**Supplied passage:**
Is Sen. Clinton warm enough to win?

This is the second  in a series of articles about each presidential candidate's Achilles' heel. A companion video to this story appears on Slate V.

Hillary Clinton. Click image to expand.
Sens. Hillary Clinton and Robert Menendez

Somewhere a Republican hatchet-man is moping. He was going to make Hillary Clinton the star of a Sopranos video parody, but her campaign beat him to it. And instead of portraying her as a ruthless mob boss, the campaign managed to make her come across as campy and whimsical. The video spoofs the mafia drama's final scene in every particular, including its abrupt surprise ending. The unspoken message of the two clips is also the same: They're just like us. David Chase made the Sopranos look like a regular family even with a patriarch skilled in dismemberment. The Clinton video is trying to show that the former first lady has a regular side, even though her enemies have spent the last couple of decades portraying the Clintons as something just short of killers (and in some cases just that).

**Given data:**

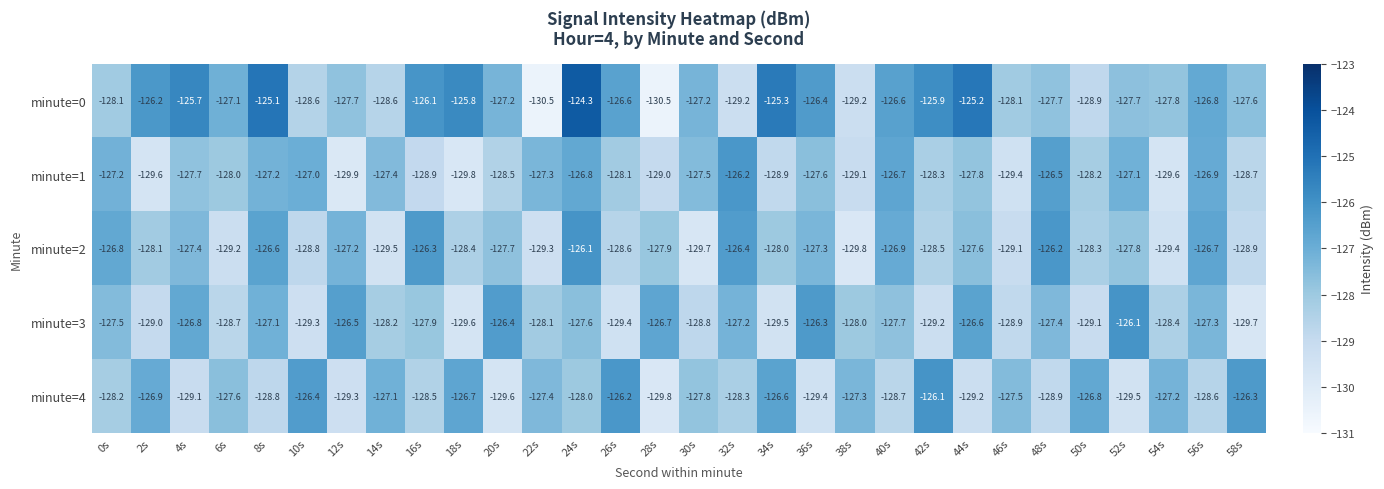

How many series are shown in this chart?

5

**Work request 1:**
In the Hillary Clinton article, which TV drama does the campaign video parody?
**Work request 2:**
Please pick up the Hillary Clinton article after its final sentence and carry it forward.

**Exercise response 1:**
The Sopranos.

**Exercise response 2:**
You might think that as a woman and a Democrat, Hillary Clinton's biggest challenge would be proving that she's tough enough to handle the presidency. So why is she play-acting and inviting the itchy parallels between the Sopranos' marriage and her own? Because Clinton's problem is not her qualifications. Democrats consistently tell pollsters that the senator has far more experience and leadership skill than her primary opponents. A Fox poll from early June showed that all voters—and the crucial subgroup of independents—thought she would be a stronger leader than John McCain. "It's kind of cool that she's doing so well on all the guy attributes," says one of the female leaders in her campaign. Where Clinton doesn't do well is on the "softer" set of attributes—trust, likability, and the feeling that she's "just like us"—that help voters form a personal connection with a candidate. The Sopranos video is just one of the many ways Clinton's campaign is trying to solve the central dilemma of her campaign: Is she too polarizing to get elected? Let's consider the evidence on both sides.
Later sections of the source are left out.